-- DATA FOR PROCESSING follows --
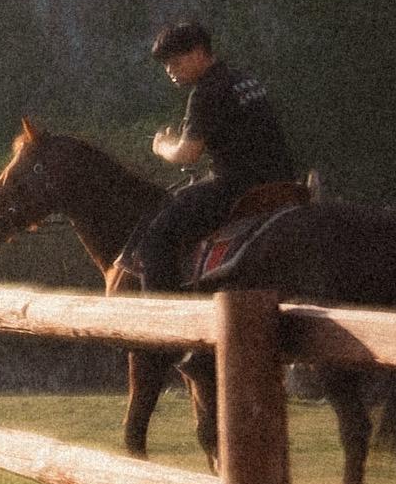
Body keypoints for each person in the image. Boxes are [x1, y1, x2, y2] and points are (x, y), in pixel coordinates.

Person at [128, 19, 298, 291]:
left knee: (155, 239)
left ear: (198, 53)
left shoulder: (207, 91)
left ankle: (166, 311)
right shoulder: (244, 79)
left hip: (237, 187)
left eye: (175, 62)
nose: (170, 70)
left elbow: (187, 154)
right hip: (283, 180)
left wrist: (162, 146)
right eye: (166, 65)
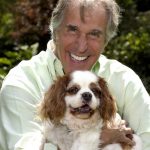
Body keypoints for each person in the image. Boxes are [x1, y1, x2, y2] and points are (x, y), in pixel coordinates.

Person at [0, 0, 150, 149]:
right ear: (55, 31)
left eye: (94, 34)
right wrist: (100, 139)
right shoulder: (21, 82)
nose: (81, 46)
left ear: (106, 41)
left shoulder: (123, 78)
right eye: (72, 30)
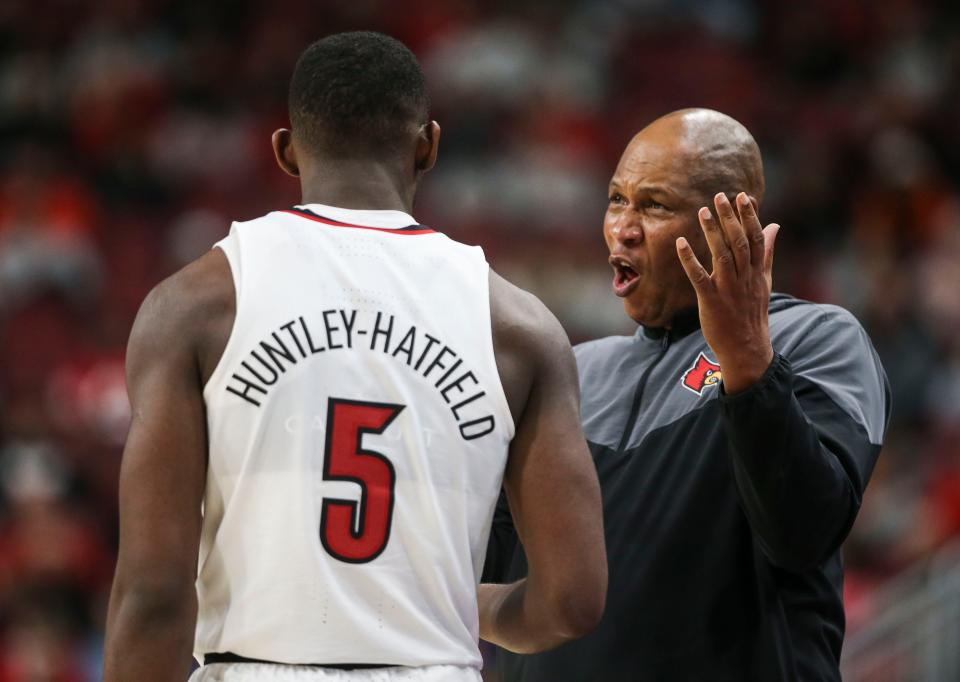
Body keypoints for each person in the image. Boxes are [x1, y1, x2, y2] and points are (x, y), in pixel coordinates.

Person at [103, 32, 606, 682]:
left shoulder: (193, 304)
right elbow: (572, 601)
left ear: (285, 150)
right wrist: (449, 605)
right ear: (428, 145)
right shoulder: (519, 326)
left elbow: (152, 592)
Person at [483, 108, 891, 681]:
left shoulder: (817, 338)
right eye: (616, 199)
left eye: (653, 205)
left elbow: (804, 533)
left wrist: (748, 361)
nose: (623, 227)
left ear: (732, 222)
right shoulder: (573, 371)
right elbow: (497, 565)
-- DATA FOR PROCESSING concluded --
### TASK BRIEF:
Word-for-word copy, no pictures: write out the entries above in full.

### RESULT FOR THIS EXERCISE:
Body keypoints for each person in the image. Boxes are [x1, y1, x2, y2] and points are (x, y), in pixel coordinates.

Person at [128, 19, 298, 291]:
left knee: (155, 239)
left ear: (198, 53)
left shoulder: (207, 91)
left ankle: (166, 311)
right shoulder: (244, 79)
left hip: (237, 187)
left eye: (175, 62)
nose: (170, 70)
left elbow: (187, 154)
right hip: (283, 180)
left wrist: (162, 146)
right eye: (166, 65)
Body keypoints for each person in the image. Boxes are [x1, y1, x2, y2] and points are (x, y), in pixel coordinates.

Person at [0, 0, 150, 149]:
right ear: (55, 31)
left eye: (94, 34)
right wrist: (100, 139)
right shoulder: (21, 82)
nose: (81, 46)
left ear: (106, 41)
left shoulder: (123, 78)
right eye: (72, 30)
Body keypoints for each person in the image. Boxes are [x1, y1, x2, y2] and points are (x, y), in pixel coordinates.

Person at [103, 32, 606, 682]:
left shoulder: (193, 304)
right elbow: (572, 601)
left ear: (285, 150)
right wrist: (449, 605)
right ear: (428, 145)
right shoulder: (519, 326)
left elbow: (152, 592)
Person at [483, 108, 891, 681]:
left shoulder: (817, 338)
right eye: (616, 199)
left eye: (653, 205)
left elbow: (804, 533)
left wrist: (748, 361)
nose: (623, 227)
left ear: (732, 222)
right shoulder: (573, 371)
right elbow: (497, 565)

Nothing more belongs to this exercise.